Failure mode observed: 12 domains produced 40+ "data products" in incompatible formats with no quality guarantees. Cross-domain analytics -- specifically patient journey analysis across clinical, billing, and pharmacy data -- required manual joins across 5 different systems and took weeks of data engineering effort each time. HIPAA compliance could not be verified because there was no centralized lineage or access control; each domain managed access differently, and two domains had no access logging at all. The annual regulatory audit took 3x longer than the previous year because data provenance was scattered across a dozen systems with no unified view. The 36 new data engineers spent most of their time on infrastructure plumbing rather than domain logic.

Decision made: Applied the Data Mesh decision framework with an honest assessment. They had 12 domains with real domain expertise (check). But they had no self-serve platform (fail), no federable governance (fail), and domain teams lacked data engineering depth to operate independently (fail). Three of four data mesh prerequisites were unmet. Data mesh was the right destination but the wrong starting point.

Target-state chosen: Built a centralized EDP first -- cloud data warehouse, orchestration, governance tooling, and a data catalog. Established central data quality standards, automated lineage capture, and unified access control. Domain teams retained ownership of their data product schemas, quality contracts, and business logic -- the parts where domain expertise actually matters. But they published through the central platform rather than maintaining independent infrastructure. Governance was centrally defined, locally enforced. This was the pragmatic middle ground: federated ownership on centralized infrastructure. Not pure data mesh, but a realistic path toward it.
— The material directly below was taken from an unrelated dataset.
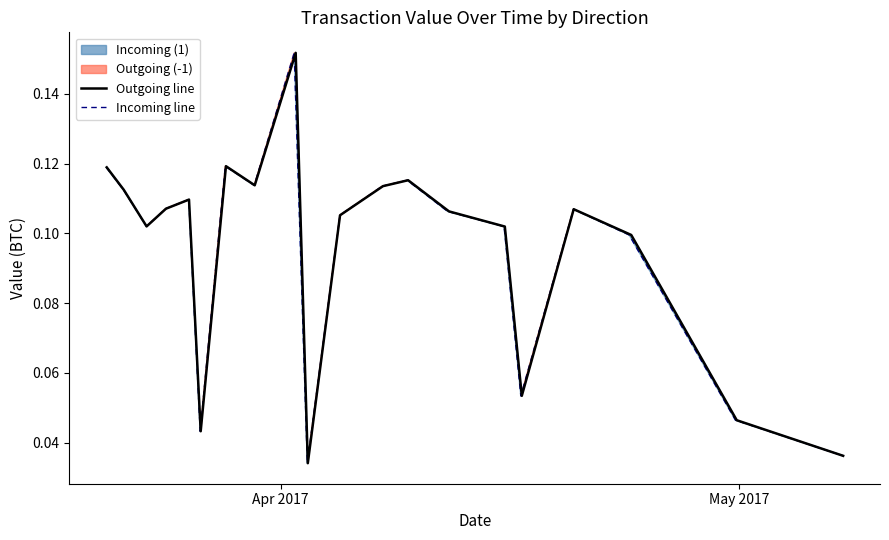

True or false: Incoming line and Outgoing line intersect in this chart.

False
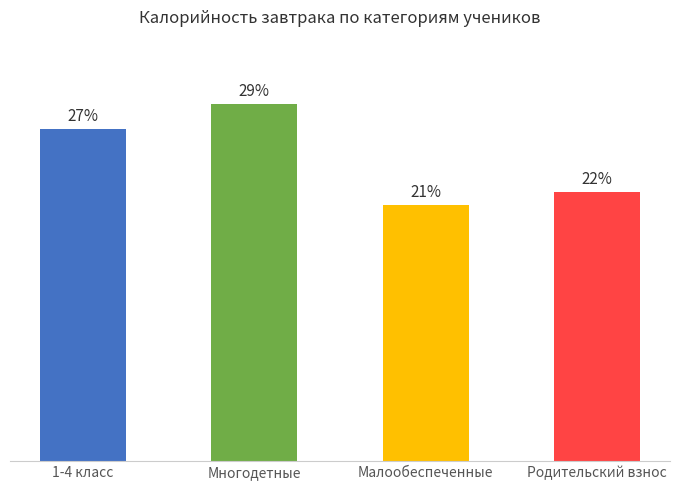

The chart shows a value of 125 at 1-4 класс. True or false?

False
Result: Cross-domain patient analytics went from "impossible without a multi-week project" to 2-week delivery using the shared platform. HIPAA compliance audit time reduced 60%. Data product discoverability went from "ask around and hope someone knows" to a searchable catalog with quality scores and lineage. Domain teams spent measurably less time on infrastructure and more on domain logic -- the thing they were hired for. Three domains voluntarily adopted the central platform within the first six months. The remaining nine followed within the year. The organization still plans to move toward full data mesh, but now with the platform and governance foundations in place first.